Unless she sees a prayer, in which case she collapses.  


She began questioning religion at 10, after her mother became ill. “I was praying and it wasn’t helping.”

In the fifth grade, she cried when she learned about American slavery. A few years later, she reacted in the same way to the Holocaust.

Such a sensitive soul. She'd never sue anyone, or try to censor a little prayer....

When a friend showed her the school prayer at Cranston West, she told her father, who said, “What do you want to do?”

“I wanted to say something, but I was busy with my final exams, and I didn’t know who to talk to,” she says.
"Hello, ACLU, this is Jessica. Can you help me censor the people in my school district?"

Later, when a school board subcommittee met to discuss the issue, Ahlquist spoke up.
Free speech is important to Jess. Not to others, though.

Since then, she says, students and adults have called her a “stupid atheist,” an ACLU tool, a witch and a “media whore.” They’ve also threatened her through e-mails or at school, she says.
What a terrible thing to say. She's not a witch.

A former classmate told her that, if she knew what he really thought of her, she would kill herself, she says.
That's sooo not nice. She's considering suing.
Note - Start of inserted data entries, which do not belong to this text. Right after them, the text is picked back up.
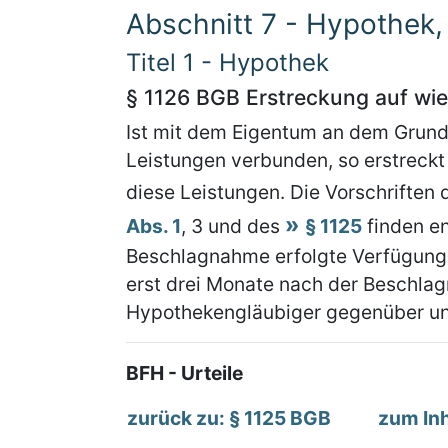
Abschnitt 7 - Hypothek
Titel 1 - Hypothek
§ 1126 BGB Erstreckung auf wi
Ist mit dem Eigentum an dem Grund
Leistungen verbunden, so erstreckt
diese Leistungen. Die Vorschriften
Abs. 1
, 3 und des
§ 1125
finden e
Beschlagnahme erfolgte Verfügung 
erst drei Monate nach der Beschlag
Hypothekengläubiger gegenüber u
BFH - Urteile
zurück zu: § 1125 BGB
zum Inh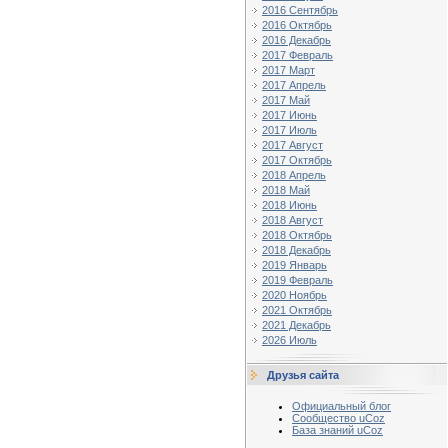
2016 Сентябрь
2016 Октябрь
2016 Декабрь
2017 Февраль
2017 Март
2017 Апрель
2017 Май
2017 Июнь
2017 Июль
2017 Август
2017 Октябрь
2018 Апрель
2018 Май
2018 Июнь
2018 Август
2018 Октябрь
2018 Декабрь
2019 Январь
2019 Февраль
2020 Ноябрь
2021 Октябрь
2021 Декабрь
2026 Июль
Друзья сайта
Официальный блог
Сообщество uCoz
База знаний uCoz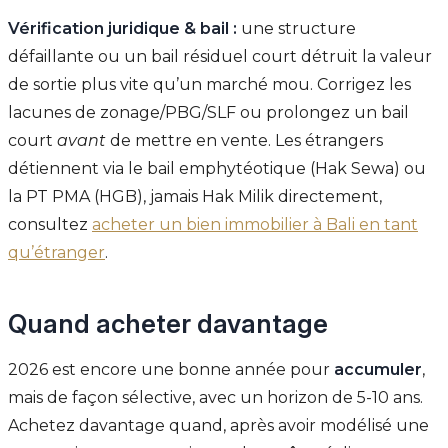
Vérification juridique & bail :
une structure
défaillante ou un bail résiduel court détruit la valeur
de sortie plus vite qu’un marché mou. Corrigez les
lacunes de zonage/PBG/SLF ou prolongez un bail
court
avant
de mettre en vente. Les étrangers
détiennent via le bail emphytéotique (Hak Sewa) ou
la PT PMA (HGB), jamais Hak Milik directement,
consultez
acheter un bien immobilier à Bali en tant
qu’étranger
.
Quand acheter davantage
2026 est encore une bonne année pour
accumuler
,
mais de façon sélective, avec un horizon de 5-10 ans.
Achetez davantage quand, après avoir modélisé une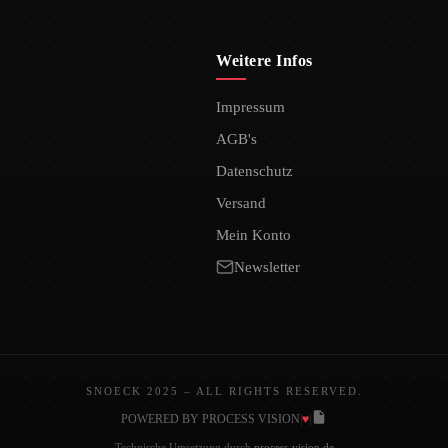
Weitere Infos
Impressum
AGB's
Datenschutz
Versand
Mein Konto
Newsletter
SNOECK 2025 – ALL RIGHTS RESERVED.
♥
POWERED BY PROCESS VISION
|
|
Technische Umsetzung durch
process-vision.de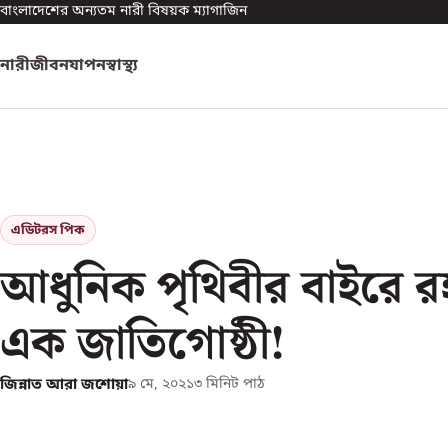
বাংলাদেশের অন্যতম নারী বিষয়ক ম্যাগাজিন
নারী
জীবনযাপন
স্বাস্থ্য
এডিটরস পিক
আধুনিক পৃথিবীর বাইরে র
এক জাতিগোষ্ঠী!
জিন্নাত আরা জশোয়া
৯ মে, ২০২১
৩
মিনিট পাঠ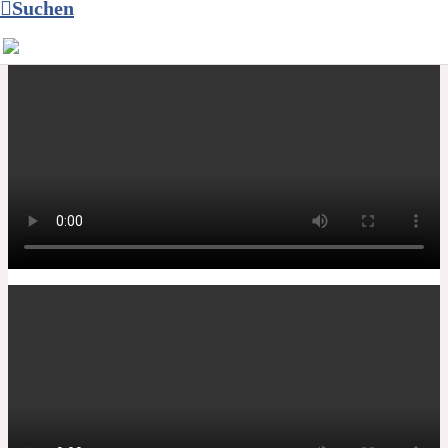
Suchen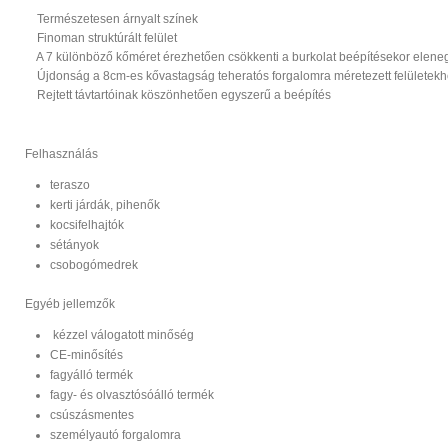
Természetesen árnyalt színek
Finoman struktúrált felület
A 7 különböző kőméret érezhetően csökkenti a burkolat beépítésekor elen
Újdonság a 8cm-es kővastagság teheratós forgalomra méretezett felületek
Rejtett távtartóinak köszönhetően egyszerű a beépítés
Felhasználás
teraszo
kerti járdák, pihenők
kocsifelhajtók
sétányok
csobogómedrek
Egyéb jellemzők
kézzel válogatott minőség
CE-minősítés
fagyálló termék
fagy- és olvasztósóálló termék
csúszásmentes
személyautó forgalomra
After the school prayer complaint, Ahlquist create d a Facebook group to support the prayer’s removal. She’s appeared on TV and radio, been a speaker for the Secular Student Alliance and has appeared on YouTube videos.
She's overcoming her shyness.

Next month, the ACLU will present her with the William G. McLoughlin First Amendment Award, named after a Brown University history professor and liberal activist.
She's also a finalist for the annual Stalin award, named after a fellow atheist who also got testy about free expression of religion. Here's hoping...

Her frequent appearances, say the lawyers for the city and school, show that she does not fear harassment, as she claims in her suit. “These are not the actions of a frightened student, but of a zealous advocate.”
She struggles so with shyness. The press conferences are so therapeutic.

The lawyers also question her delay in addressing the school prayer issue. And they note that in some interviews, Ahlquist calls the prayer’s message a positive one.
The prayer invokes mental and moral growth. She needs it.

Ahlquist says she made the statement to stop future threats and insults. She says she never imagined the issue would become so public — and so overwhelming.
Right. Censoring your friends and neighbors and dragging them into federal court to gag them usually goes unnoticed.

“At first, I saw this as a legal issue. But people on the other side have turned this into a religious war against atheists.”

Right. She sues her friends and neighbors in federal court to deprive them of the right to free expression of religion and freedom of speech. 

They don't like that.

That's proof that they are attacking her.

The proper court ruling on this farce will be to tell her that she can ignore the prayer, if she wants to. It's a free country. For everyone. And she and the ACLU can reimburse the good people of Cranston for all of their legal fees incurred in their defense against this pubescent totalitarian and her atheist enablers.